In 1990, the World Health Organization recognized palliative care as a distinct specialty which focused on improving quality of life for patients with terminal illnesses or serious injuries. According to the WHO, the goals of palliative care are to relieve patient suffering “by means of early identification and impeccable assessment and treatment of pain and other problems, physical, psychosocial and spiritual.” For the first time, palliative care was given its own definition in medicine.

So, what does the future of palliative care look like? At the University of Pittsburgh, it’s research. One of the up-and-coming fields, Thurston says, is palliative care in the Intensive Care Unit. The palliative research done in the ICU mainly focuses on hospital stays, using qualitative and quantitative analysis to see how palliative measures like improved communication among staff, patients and family members may positively affect patient outcomes.

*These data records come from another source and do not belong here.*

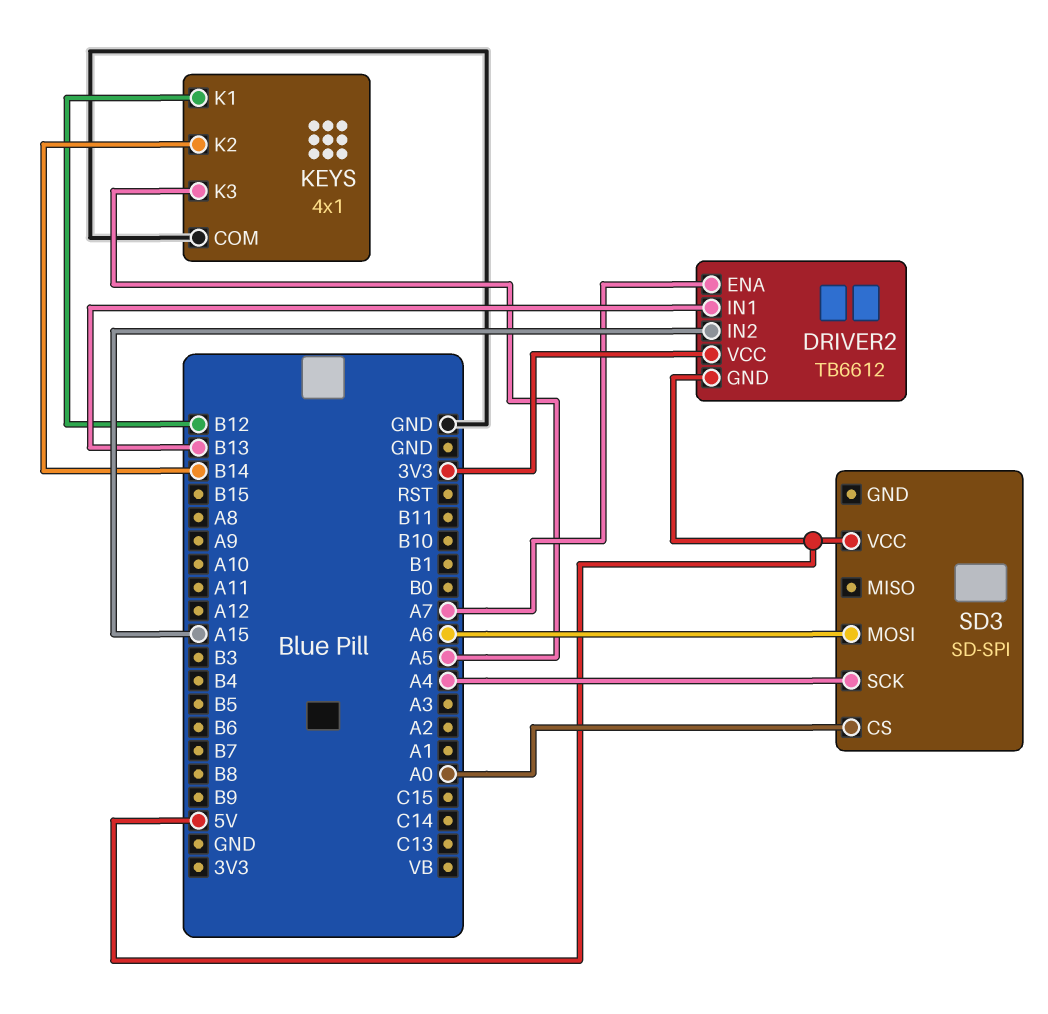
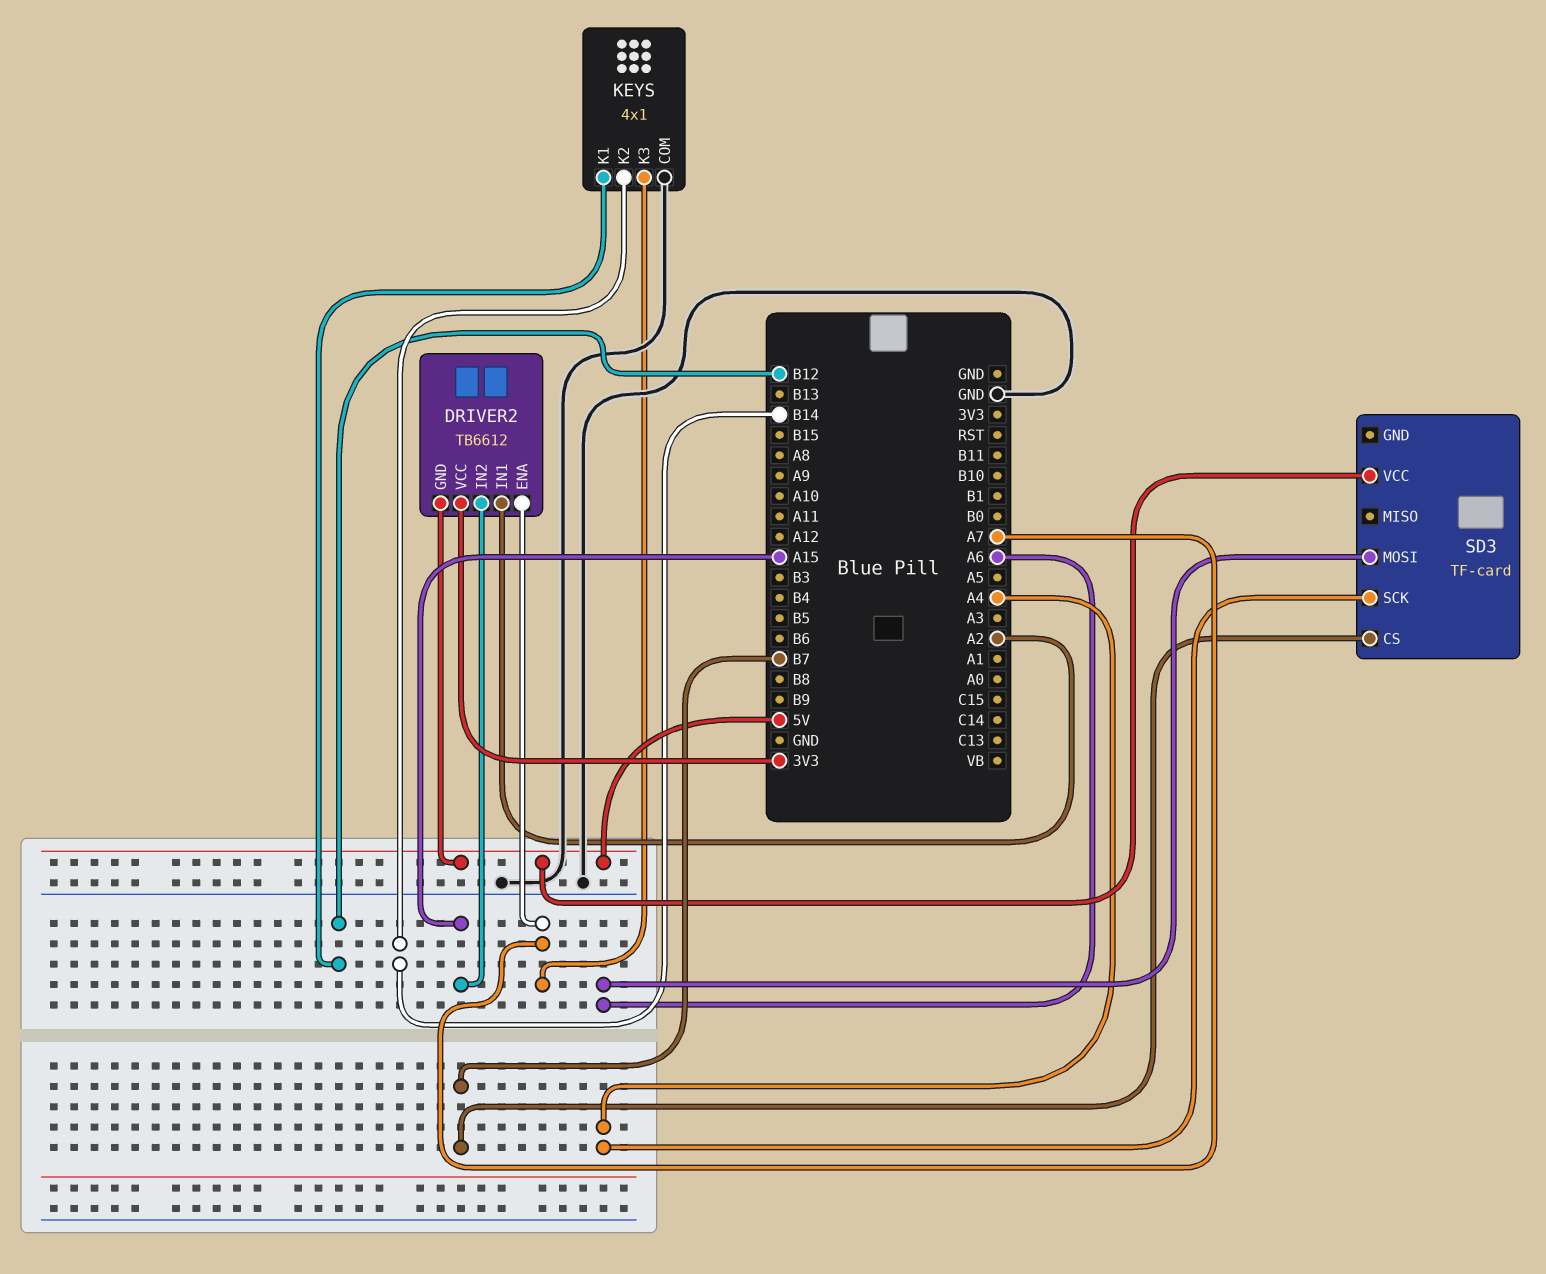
DRIVER2 pin IN1: B13 -> A2
KEYS pin K3: A5 -> A7
SD3: SD-SPI -> TF-card
SD3 pin CS: A0 -> B7

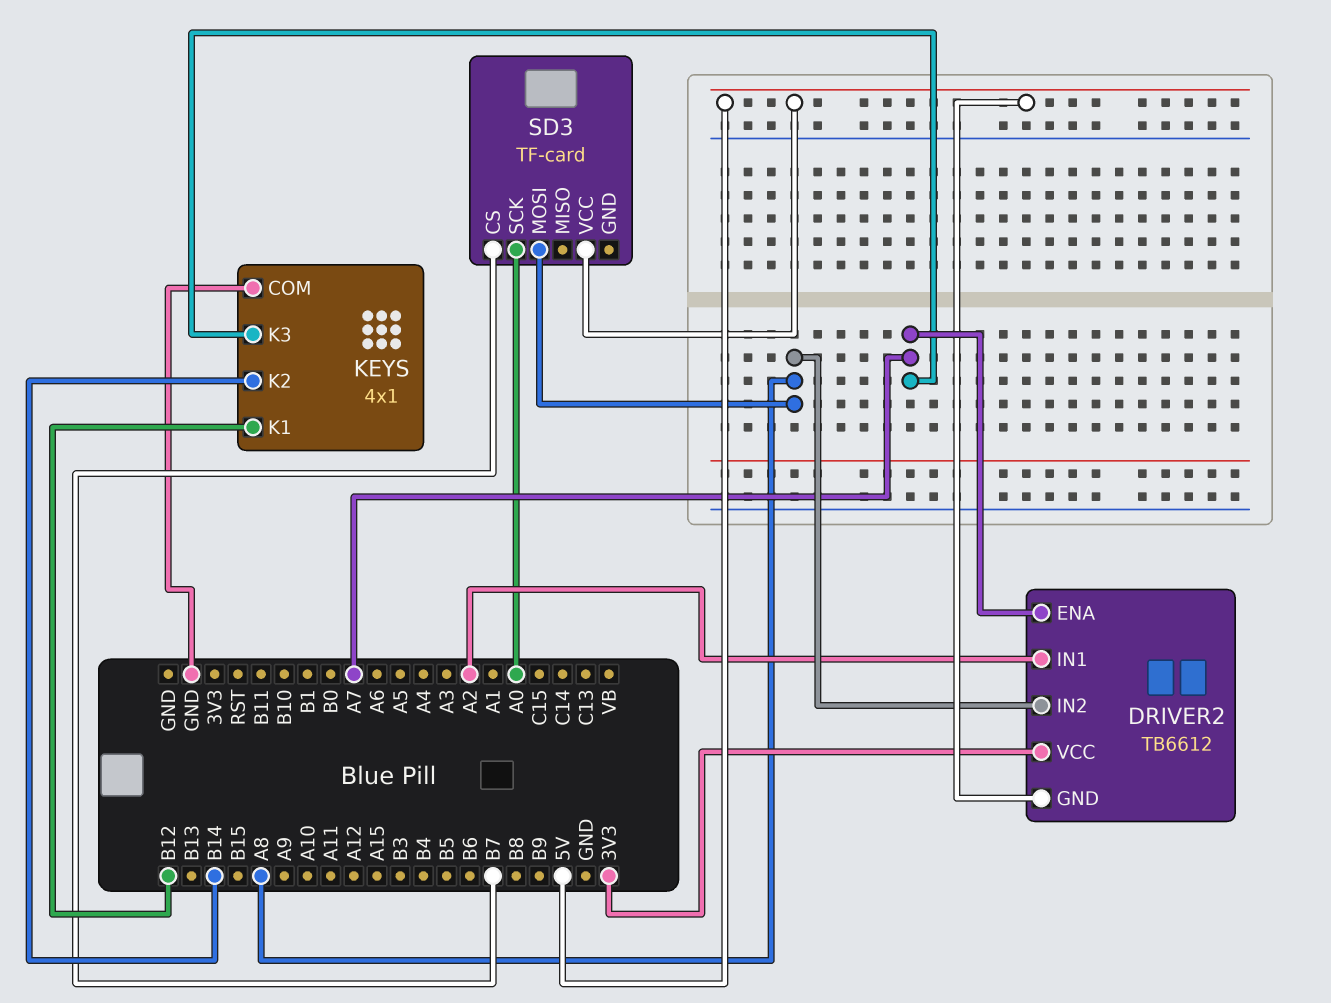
DRIVER2 pin IN2: A15 -> A8
SD3 pin MOSI: A6 -> A8
SD3 pin SCK: A4 -> A0

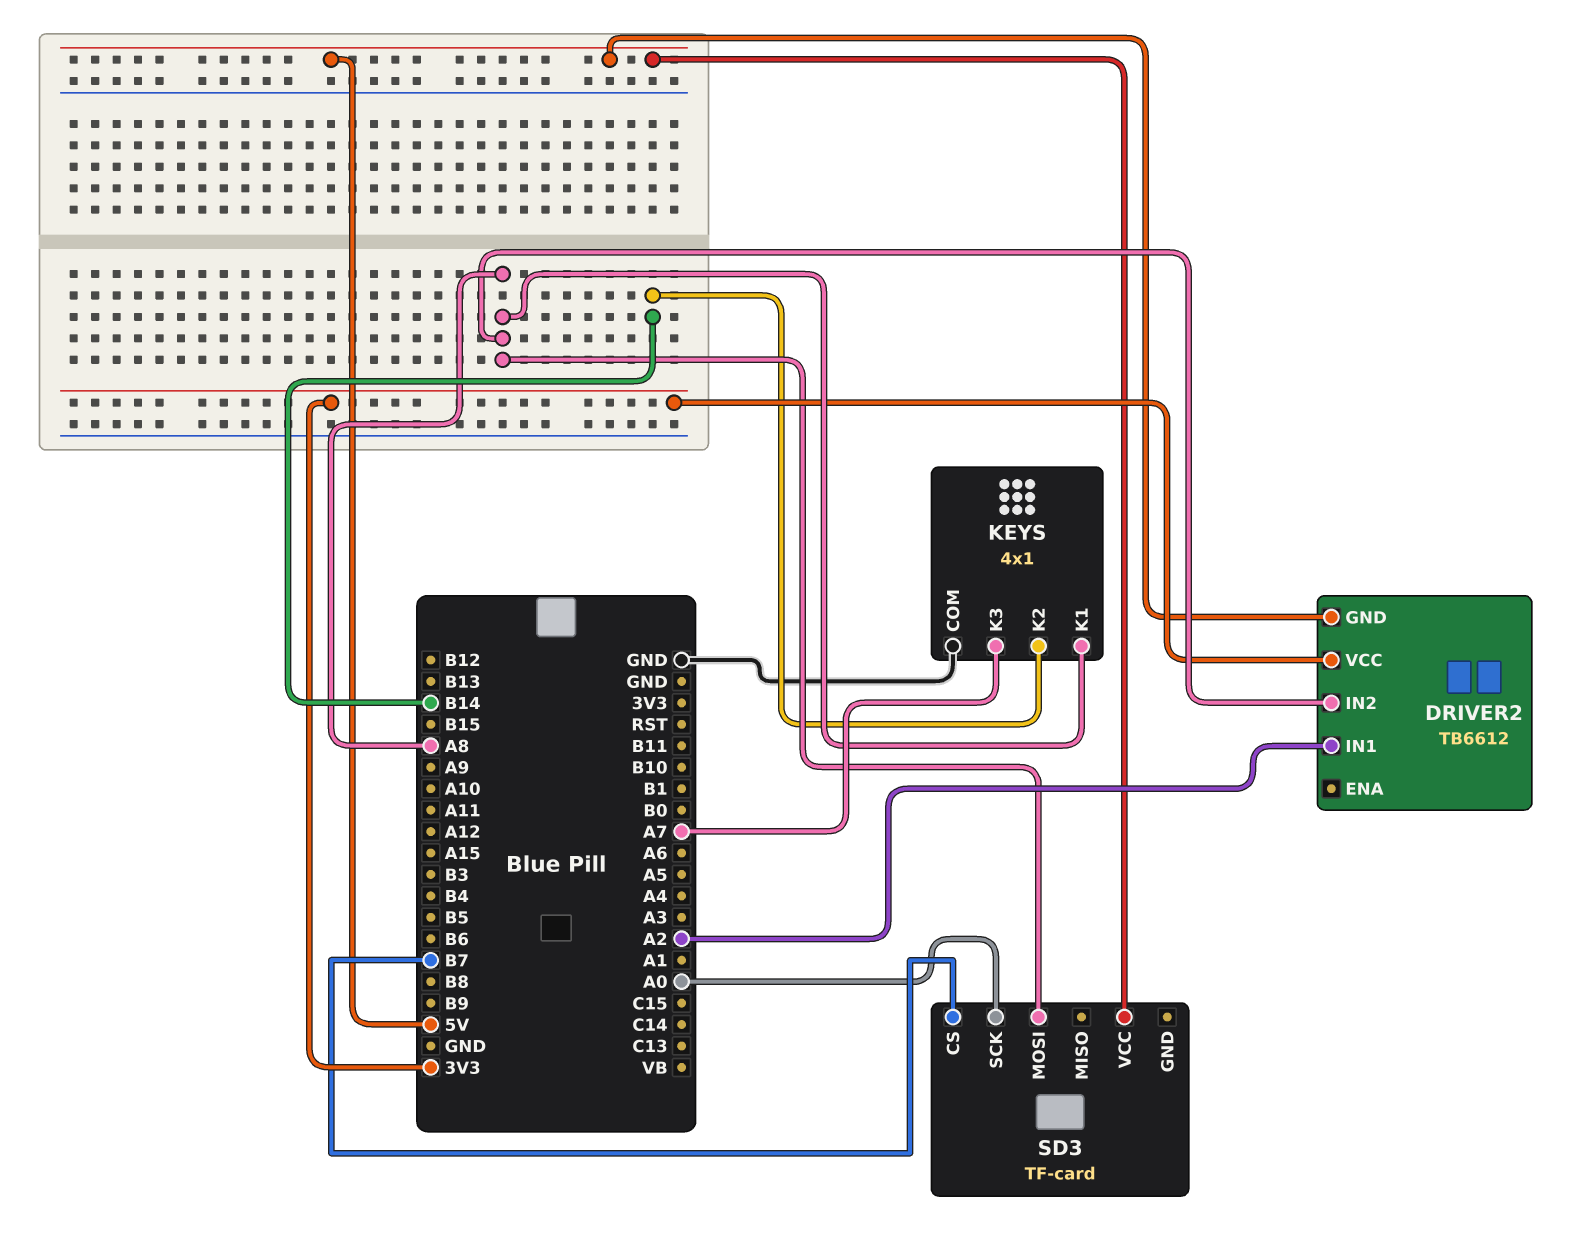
DRIVER2 pin ENA: A7 -> none
KEYS pin K1: B12 -> A8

In 2018, UPMC Critical Care specialist Dr. Douglass White published an article in The New England Journal of Medicine titled, “A Randomized Trial of a Family-Support Intervention in Intensive Care Units.” The trial focused on surrogate decision makers, family members who make medical decisions for their critically ill loved ones. An example is a son or daughter deciding to take their parent off life support, or a husband making the decision to transfer his spouse to hospice.

In the trial, White and his team focused on how family-support intervention (what palliative care doctors refer to as “family meetings”) may impact patient care. The results served to validate the importance of palliative techniques in health care. While the data showed that a family-support intervention did not relieve the anxiety, depression or other psychological symptoms that a surrogate decision maker may face, the surrogates’ ratings of communication quality and the patient- and family-centeredness of care improved. More so, the length of stay in the ICU for the patient shortened.

The topic of end of life care, especially in cases like the ICU, is heavy. Even today, many health care providers are uncomfortable addressing situations dealing with death. Yet, Thurston is optimistic that this will change, noting that there has been great acceptance for palliative care in his experience.

“Most people, when we are able to explain what hospice is, maybe dispel some of the myths or misperception about what it is, end up thinking that at least it’s something maybe worth trying.” The important thing to remember when conducting research, Thurston says, is to always address these most personal topics with effective communication and empathy, making the patient’s goals the nucleus of treatment.